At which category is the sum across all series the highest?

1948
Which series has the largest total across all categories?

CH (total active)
--
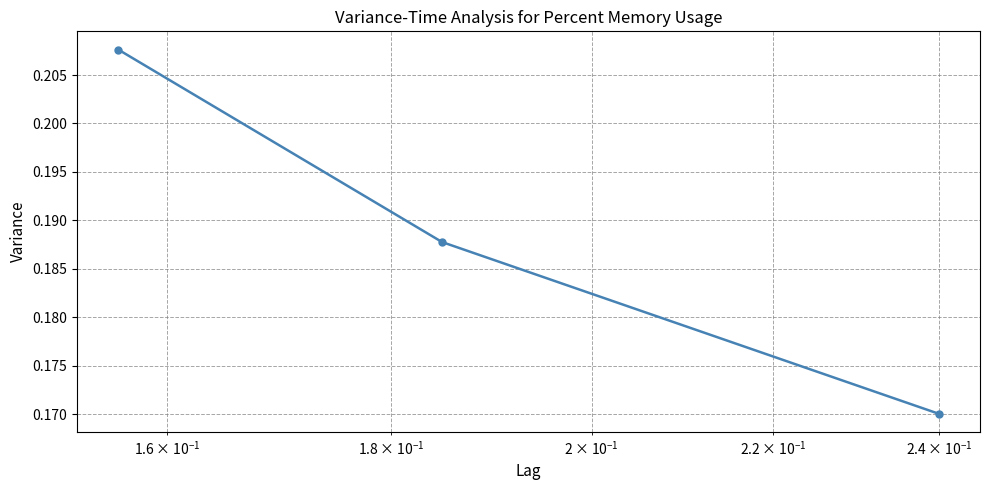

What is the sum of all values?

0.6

__Detalhes da tarefa__:
Transcreva sem nenhuma alteração as linhas dos itens que vão da linha com "At which category" até a linha com "Which series has", incluindo essas duas.

__Resultado da tarefa__:
At which category is the sum across all series the highest?

1948
Which series has the largest total across all categories?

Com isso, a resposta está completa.